Hi! I'm looking for an opinion on the best way to implement the following NER annotation workflow (i.e. related to "model in the loop").
Problem:
We have N annotated notes that we'd like to pass through Prodigy to remove/add further annotations. The preset annotations are just regexes and we passed them to Prodigy via the spans field in a JSONL file. Now, when we are reannotating these notes, we'd like the annotations we do to be applied to future notes in a batch. For example, say as we're reannotating these notes, we notice that "car" isn't being annotated.
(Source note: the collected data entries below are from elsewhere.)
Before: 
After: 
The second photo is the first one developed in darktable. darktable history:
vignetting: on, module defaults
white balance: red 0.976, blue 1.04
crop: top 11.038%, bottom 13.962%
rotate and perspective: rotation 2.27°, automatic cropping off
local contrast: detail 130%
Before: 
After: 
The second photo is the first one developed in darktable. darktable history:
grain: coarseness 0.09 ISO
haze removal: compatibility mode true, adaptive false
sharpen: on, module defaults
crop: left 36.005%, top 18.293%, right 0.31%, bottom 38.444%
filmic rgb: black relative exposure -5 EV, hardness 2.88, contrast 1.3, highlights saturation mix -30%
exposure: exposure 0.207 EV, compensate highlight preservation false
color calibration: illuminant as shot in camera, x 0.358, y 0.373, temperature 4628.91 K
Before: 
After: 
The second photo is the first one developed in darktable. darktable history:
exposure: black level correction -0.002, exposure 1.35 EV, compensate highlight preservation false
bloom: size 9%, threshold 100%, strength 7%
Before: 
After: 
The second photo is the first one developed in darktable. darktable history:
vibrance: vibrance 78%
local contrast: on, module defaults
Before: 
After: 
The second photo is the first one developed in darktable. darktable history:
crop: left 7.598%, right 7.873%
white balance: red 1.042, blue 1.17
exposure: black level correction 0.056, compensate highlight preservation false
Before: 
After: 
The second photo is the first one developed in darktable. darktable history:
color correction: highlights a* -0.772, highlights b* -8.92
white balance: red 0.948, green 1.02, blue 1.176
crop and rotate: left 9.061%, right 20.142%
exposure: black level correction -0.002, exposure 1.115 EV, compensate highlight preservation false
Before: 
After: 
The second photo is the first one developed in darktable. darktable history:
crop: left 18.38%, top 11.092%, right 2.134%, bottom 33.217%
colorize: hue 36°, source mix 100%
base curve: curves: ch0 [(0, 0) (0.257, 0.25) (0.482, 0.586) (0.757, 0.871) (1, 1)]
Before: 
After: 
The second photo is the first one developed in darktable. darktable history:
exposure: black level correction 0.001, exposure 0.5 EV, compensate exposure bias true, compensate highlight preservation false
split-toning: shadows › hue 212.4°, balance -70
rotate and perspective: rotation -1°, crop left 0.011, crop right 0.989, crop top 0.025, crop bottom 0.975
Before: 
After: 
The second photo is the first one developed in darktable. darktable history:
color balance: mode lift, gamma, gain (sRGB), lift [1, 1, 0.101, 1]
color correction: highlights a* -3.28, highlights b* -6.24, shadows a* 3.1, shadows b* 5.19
Since we would have annotated "car" in the first note, we'd like all future instances of "car" to be highlighted as an annotation so we don't have to redo it.
Our current workflow is based on the "model in the loop" idea: we'd like to update our model after a batch of notes and rerun all unprocessed notes through this model. This idea normally applies to BERT models, but we'd like to apply it for the PatternMatcher instance.
Below is pseudocode for an implementation idea.
@prodigy.recipe(
"ner.regex",
dataset=("The dataset to use", "positional", None, str),
spacy_model=("The base model", "positional", None, str),
source=("The source data as a JSONL file", "positional", None, str),
label=("One or more comma-separated labels", "option", "l", split_string),
patterns=("Optional match patterns", "option", "p", str)
)
def ner_regex(
dataset: str,
spacy_model: str,
source: str,
label: Optional[List[str]] = None,
patterns: Optional[List[str]] = None):
nlp = spacy.blank("en")
matcher = PatternMatcher(nlp).from_disk(patterns)
update = model.update
stream = JSONL(source)
stream = add_tokens(nlp, stream)
predict = model
stream = (eg for score, eg in predict(stream))
return {
"view_id": "ner_manual", # annotation interface to use
"dataset": dataset, # dataset to save annotations to
"stream": stream, # the incoming stream of examples
"update": update, # the update callback
"config": {
"lang": "en",
"labels": label
}
}
The idea is that the unannotated examples would be updated once the user saves the annotations (calls the update func). However, this code doesn't work, and we believe we may have to implement a custom model. Additionally, we don't fully understand how the batch_size parameter works (in this case, we'd like to be 1: the unannotated examples get updated after each annotation).
Any feedback and help will be greatly appreciated, thank you!